Fabrice Riceputi, chercheur associé à l'Institut d'histoire du temps présent (IHTP), a exprimé à Arrêt sur images son soutien à Paul Max Morin. « Tout le monde a bien compris qu'Emmanuel Macron ne pouvait parler que des 132 ans de colonisation et des 60 ans qui ont suivi. J'ai été choqué, et je pense que nous avons été très nombreux à être choqués, y compris en Algérie, par cette façon de résumer des relations qui ne sont pas du tout une histoire d'amour ». Selon lui, ce discours « relève toujours de ce déni fondamental, de ce refus d'admettre que la France a été une puissance agresseuse, occupante, colonisatrice ». Et « après la colonisation, le sort des travailleurs algériens en France ne relève pas vraiment de l'histoire d'amour ».
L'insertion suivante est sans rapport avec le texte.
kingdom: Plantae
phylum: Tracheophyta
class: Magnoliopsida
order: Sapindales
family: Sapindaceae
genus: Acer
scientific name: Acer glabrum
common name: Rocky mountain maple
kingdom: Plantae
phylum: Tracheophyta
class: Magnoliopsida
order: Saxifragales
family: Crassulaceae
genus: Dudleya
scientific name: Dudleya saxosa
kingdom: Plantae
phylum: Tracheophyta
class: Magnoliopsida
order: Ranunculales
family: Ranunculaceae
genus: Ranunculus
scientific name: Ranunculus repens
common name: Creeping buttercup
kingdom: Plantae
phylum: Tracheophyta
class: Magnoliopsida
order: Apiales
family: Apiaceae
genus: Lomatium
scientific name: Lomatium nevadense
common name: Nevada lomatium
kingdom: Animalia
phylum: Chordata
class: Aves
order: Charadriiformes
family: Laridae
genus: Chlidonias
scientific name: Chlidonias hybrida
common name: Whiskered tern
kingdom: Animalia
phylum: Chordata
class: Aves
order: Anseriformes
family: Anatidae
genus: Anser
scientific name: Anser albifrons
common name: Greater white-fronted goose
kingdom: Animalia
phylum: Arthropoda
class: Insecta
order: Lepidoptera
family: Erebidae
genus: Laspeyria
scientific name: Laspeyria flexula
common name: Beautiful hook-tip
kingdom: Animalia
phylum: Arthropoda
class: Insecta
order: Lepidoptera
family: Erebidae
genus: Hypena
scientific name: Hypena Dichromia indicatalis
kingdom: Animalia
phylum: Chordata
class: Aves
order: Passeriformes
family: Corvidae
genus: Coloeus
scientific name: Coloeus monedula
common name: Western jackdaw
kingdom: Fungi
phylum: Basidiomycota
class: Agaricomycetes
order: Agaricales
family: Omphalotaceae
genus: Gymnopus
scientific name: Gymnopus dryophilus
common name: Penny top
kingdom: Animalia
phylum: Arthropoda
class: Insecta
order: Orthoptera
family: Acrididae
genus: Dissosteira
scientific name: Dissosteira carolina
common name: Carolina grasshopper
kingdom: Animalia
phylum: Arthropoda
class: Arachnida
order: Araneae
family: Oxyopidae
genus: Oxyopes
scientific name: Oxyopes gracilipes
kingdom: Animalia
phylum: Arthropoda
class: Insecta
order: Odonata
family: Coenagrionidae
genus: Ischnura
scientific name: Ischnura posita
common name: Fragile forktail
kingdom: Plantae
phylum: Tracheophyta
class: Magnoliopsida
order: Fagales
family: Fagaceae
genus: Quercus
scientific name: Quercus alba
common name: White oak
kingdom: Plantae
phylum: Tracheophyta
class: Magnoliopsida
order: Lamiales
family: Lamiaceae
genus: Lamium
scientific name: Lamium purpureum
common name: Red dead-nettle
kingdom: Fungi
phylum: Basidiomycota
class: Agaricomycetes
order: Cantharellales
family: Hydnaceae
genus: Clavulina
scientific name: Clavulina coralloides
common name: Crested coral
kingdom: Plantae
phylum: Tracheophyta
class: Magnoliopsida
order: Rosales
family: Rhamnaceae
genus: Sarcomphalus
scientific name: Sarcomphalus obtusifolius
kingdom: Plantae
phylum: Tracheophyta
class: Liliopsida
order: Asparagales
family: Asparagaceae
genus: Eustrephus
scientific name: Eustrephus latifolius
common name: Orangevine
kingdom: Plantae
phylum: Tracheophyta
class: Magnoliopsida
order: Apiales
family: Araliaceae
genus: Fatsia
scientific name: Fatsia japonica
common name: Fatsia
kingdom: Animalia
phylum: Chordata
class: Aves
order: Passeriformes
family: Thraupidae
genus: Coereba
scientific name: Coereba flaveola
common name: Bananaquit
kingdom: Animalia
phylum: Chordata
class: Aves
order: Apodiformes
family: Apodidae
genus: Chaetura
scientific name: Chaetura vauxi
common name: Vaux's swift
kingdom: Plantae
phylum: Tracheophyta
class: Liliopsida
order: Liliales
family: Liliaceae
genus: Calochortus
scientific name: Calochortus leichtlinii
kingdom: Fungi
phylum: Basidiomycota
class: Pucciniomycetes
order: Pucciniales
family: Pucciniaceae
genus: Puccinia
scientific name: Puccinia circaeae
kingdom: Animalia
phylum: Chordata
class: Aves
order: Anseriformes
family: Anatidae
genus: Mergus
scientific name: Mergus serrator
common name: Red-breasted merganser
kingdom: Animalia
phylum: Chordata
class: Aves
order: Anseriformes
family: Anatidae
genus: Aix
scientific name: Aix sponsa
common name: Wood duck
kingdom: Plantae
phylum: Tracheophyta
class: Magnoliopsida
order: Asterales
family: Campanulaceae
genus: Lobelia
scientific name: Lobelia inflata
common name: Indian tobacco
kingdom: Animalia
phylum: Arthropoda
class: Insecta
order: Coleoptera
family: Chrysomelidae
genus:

Un point de vue partagé par l'historien Gilles Manceron qui a répondu à ce même média : « La relation entre la France et l'Algérie a été émaillée, surtout entre 1930 et 1962, d'un rapport de domination consécutif à une conquête : est-ce que le terme d'amour est adéquat pour désigner cela ? Et pour ce qui est de l'Algérie indépendante, les 60 ans qui nous en séparent sont toujours habités par les conséquences de cette domination coloniale ». Tout en ajoutant : « Je m'étonne de la manière dont un désaveu ait pu être publié de cette façon par le journal, sans le signer d'un nom. On a une réponse qui vient d'une autorité indéterminée ».

Quant à la « dépublication » de la tribune, elle est contestée par la spécialiste de la guerre d'indépendance algérienne Sylvie Thénault : « Je suis très surprise de cette pratique qui ne me semble pas conforme aux normes journalistiques. Il me semble que si une tribune pose un problème de contenu, le plus juste est d'offrir un droit de réponse à celui ou celle qui en conteste le contenu. Je ne comprends pas cette dépublication, et elle m'inquiète non pas comme historienne mais comme citoyenne ».

Membres de la rédaction du Blog Histoire coloniale et postcoloniale de Mediapart et du site histoirecoloniale.net, nous sommes aussi des lecteurs fidèles du quotidien Le Monde où des journalistes talentueux apportent des analyses utiles.

Cette décision incroyable prise au nom du journal apparait comme imposée à ces journalistes par des actionnaires.

Telle est notre inquiétude.

François Gèze, Gilles Manceron, Fabrice Riceputi, Alain Ruscio.